### What you have to do
Retype all of the entries precisely.

Saved data entries:
........
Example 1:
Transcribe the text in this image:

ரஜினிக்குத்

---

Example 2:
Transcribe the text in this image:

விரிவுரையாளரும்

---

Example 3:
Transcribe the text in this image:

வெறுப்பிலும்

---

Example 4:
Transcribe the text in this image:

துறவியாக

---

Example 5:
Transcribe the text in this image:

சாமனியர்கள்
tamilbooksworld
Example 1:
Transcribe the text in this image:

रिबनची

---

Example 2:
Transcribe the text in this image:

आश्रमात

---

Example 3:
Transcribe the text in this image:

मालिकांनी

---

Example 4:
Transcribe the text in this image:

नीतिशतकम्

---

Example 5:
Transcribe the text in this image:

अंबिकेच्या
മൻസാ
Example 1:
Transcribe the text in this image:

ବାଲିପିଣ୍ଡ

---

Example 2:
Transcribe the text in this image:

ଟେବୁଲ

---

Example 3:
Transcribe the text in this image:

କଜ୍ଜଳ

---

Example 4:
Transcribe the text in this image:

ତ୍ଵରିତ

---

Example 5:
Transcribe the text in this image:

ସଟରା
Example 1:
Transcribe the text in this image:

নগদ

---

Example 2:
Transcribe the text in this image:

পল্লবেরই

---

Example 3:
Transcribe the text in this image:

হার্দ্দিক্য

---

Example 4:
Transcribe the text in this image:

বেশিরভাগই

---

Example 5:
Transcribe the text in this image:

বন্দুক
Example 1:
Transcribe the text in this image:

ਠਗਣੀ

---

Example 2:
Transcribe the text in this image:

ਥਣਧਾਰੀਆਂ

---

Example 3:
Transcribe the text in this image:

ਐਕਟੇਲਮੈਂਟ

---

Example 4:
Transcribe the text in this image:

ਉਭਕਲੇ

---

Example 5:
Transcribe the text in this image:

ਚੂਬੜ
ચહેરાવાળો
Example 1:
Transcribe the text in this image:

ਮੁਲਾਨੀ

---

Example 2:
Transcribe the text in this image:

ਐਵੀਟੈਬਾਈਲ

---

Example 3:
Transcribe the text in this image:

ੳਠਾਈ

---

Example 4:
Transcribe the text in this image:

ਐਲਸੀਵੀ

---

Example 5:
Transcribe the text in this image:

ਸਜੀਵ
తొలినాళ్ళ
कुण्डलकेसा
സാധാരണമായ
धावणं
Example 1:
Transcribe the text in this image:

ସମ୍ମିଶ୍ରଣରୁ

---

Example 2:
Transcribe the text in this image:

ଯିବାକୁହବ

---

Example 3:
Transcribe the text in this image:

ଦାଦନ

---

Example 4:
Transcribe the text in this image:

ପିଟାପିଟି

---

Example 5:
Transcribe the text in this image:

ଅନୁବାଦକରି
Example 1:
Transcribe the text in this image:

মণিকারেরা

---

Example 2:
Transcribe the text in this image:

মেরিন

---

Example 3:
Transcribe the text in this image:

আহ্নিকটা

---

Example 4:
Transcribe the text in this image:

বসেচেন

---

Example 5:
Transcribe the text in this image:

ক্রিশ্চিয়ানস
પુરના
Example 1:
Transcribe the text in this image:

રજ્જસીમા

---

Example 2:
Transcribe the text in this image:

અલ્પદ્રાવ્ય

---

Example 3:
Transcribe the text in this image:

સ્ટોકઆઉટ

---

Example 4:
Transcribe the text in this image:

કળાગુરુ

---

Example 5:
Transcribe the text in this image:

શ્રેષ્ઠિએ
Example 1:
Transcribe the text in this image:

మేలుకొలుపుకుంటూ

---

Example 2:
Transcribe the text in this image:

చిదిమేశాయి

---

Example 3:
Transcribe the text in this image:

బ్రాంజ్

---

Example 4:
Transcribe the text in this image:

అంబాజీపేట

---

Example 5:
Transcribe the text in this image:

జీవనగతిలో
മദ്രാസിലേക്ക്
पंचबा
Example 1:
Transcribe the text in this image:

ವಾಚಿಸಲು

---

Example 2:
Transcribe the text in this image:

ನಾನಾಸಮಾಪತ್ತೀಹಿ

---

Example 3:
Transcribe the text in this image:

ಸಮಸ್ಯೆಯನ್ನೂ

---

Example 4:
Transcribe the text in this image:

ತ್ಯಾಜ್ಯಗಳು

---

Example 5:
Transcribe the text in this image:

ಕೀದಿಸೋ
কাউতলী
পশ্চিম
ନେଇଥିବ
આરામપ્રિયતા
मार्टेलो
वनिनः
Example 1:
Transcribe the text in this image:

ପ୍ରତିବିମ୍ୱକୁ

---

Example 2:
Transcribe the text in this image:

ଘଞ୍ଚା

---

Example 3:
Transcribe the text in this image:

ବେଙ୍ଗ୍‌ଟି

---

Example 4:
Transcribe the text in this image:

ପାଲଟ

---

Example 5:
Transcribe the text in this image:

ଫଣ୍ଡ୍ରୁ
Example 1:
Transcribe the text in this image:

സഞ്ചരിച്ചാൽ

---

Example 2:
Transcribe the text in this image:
........
### Worked solution
Example 1:
Transcribe the text in this image:

ரஜினிக்குத்

---

Example 2:
Transcribe the text in this image:

விரிவுரையாளரும்

---

Example 3:
Transcribe the text in this image:

வெறுப்பிலும்

---

Example 4:
Transcribe the text in this image:

துறவியாக

---

Example 5:
Transcribe the text in this image:

சாமனியர்கள்
tamilbooksworld
Example 1:
Transcribe the text in this image:

रिबनची

---

Example 2:
Transcribe the text in this image:

आश्रमात

---

Example 3:
Transcribe the text in this image:

मालिकांनी

---

Example 4:
Transcribe the text in this image:

नीतिशतकम्

---

Example 5:
Transcribe the text in this image:

अंबिकेच्या
മൻസാ
Example 1:
Transcribe the text in this image:

ବାଲିପିଣ୍ଡ

---

Example 2:
Transcribe the text in this image:

ଟେବୁଲ

---

Example 3:
Transcribe the text in this image:

କଜ୍ଜଳ

---

Example 4:
Transcribe the text in this image:

ତ୍ଵରିତ

---

Example 5:
Transcribe the text in this image:

ସଟରା
Example 1:
Transcribe the text in this image:

নগদ

---

Example 2:
Transcribe the text in this image:

পল্লবেরই

---

Example 3:
Transcribe the text in this image:

হার্দ্দিক্য

---

Example 4:
Transcribe the text in this image:

বেশিরভাগই

---

Example 5:
Transcribe the text in this image:

বন্দুক
Example 1:
Transcribe the text in this image:

ਠਗਣੀ

---

Example 2:
Transcribe the text in this image:

ਥਣਧਾਰੀਆਂ

---

Example 3:
Transcribe the text in this image:

ਐਕਟੇਲਮੈਂਟ

---

Example 4:
Transcribe the text in this image:

ਉਭਕਲੇ

---

Example 5:
Transcribe the text in this image:

ਚੂਬੜ
ચહેરાવાળો
Example 1:
Transcribe the text in this image:

ਮੁਲਾਨੀ

---

Example 2:
Transcribe the text in this image:

ਐਵੀਟੈਬਾਈਲ

---

Example 3:
Transcribe the text in this image:

ੳਠਾਈ

---

Example 4:
Transcribe the text in this image:

ਐਲਸੀਵੀ

---

Example 5:
Transcribe the text in this image:

ਸਜੀਵ
తొలినాళ్ళ
कुण्डलकेसा
സാധാരണമായ
धावणं
Example 1:
Transcribe the text in this image:

ସମ୍ମିଶ୍ରଣରୁ

---

Example 2:
Transcribe the text in this image:

ଯିବାକୁହବ

---

Example 3:
Transcribe the text in this image:

ଦାଦନ

---

Example 4:
Transcribe the text in this image:

ପିଟାପିଟି

---

Example 5:
Transcribe the text in this image:

ଅନୁବାଦକରି
Example 1:
Transcribe the text in this image:

মণিকারেরা

---

Example 2:
Transcribe the text in this image:

মেরিন

---

Example 3:
Transcribe the text in this image:

আহ্নিকটা

---

Example 4:
Transcribe the text in this image:

বসেচেন

---

Example 5:
Transcribe the text in this image:

ক্রিশ্চিয়ানস
પુરના
Example 1:
Transcribe the text in this image:

રજ્જસીમા

---

Example 2:
Transcribe the text in this image:

અલ્પદ્રાવ્ય

---

Example 3:
Transcribe the text in this image:

સ્ટોકઆઉટ

---

Example 4:
Transcribe the text in this image:

કળાગુરુ

---

Example 5:
Transcribe the text in this image:

શ્રેષ્ઠિએ
Example 1:
Transcribe the text in this image:

మేలుకొలుపుకుంటూ

---

Example 2:
Transcribe the text in this image:

చిదిమేశాయి

---

Example 3:
Transcribe the text in this image:

బ్రాంజ్

---

Example 4:
Transcribe the text in this image:

అంబాజీపేట

---

Example 5:
Transcribe the text in this image:

జీవనగతిలో
മദ്രാസിലേക്ക്
पंचबा
Example 1:
Transcribe the text in this image:

ವಾಚಿಸಲು

---

Example 2:
Transcribe the text in this image:

ನಾನಾಸಮಾಪತ್ತೀಹಿ

---

Example 3:
Transcribe the text in this image:

ಸಮಸ್ಯೆಯನ್ನೂ

---

Example 4:
Transcribe the text in this image:

ತ್ಯಾಜ್ಯಗಳು

---

Example 5:
Transcribe the text in this image:

ಕೀದಿಸೋ
কাউতলী
পশ্চিম
ନେଇଥିବ
આરામપ્રિયતા
मार्टेलो
वनिनः
Example 1:
Transcribe the text in this image:

ପ୍ରତିବିମ୍ୱକୁ

---

Example 2:
Transcribe the text in this image:

ଘଞ୍ଚା

---

Example 3:
Transcribe the text in this image:

ବେଙ୍ଗ୍‌ଟି

---

Example 4:
Transcribe the text in this image:

ପାଲଟ

---

Example 5:
Transcribe the text in this image:

ଫଣ୍ଡ୍ରୁ
Example 1:
Transcribe the text in this image:

സഞ്ചരിച്ചാൽ

---

Example 2:
Transcribe the text in this image:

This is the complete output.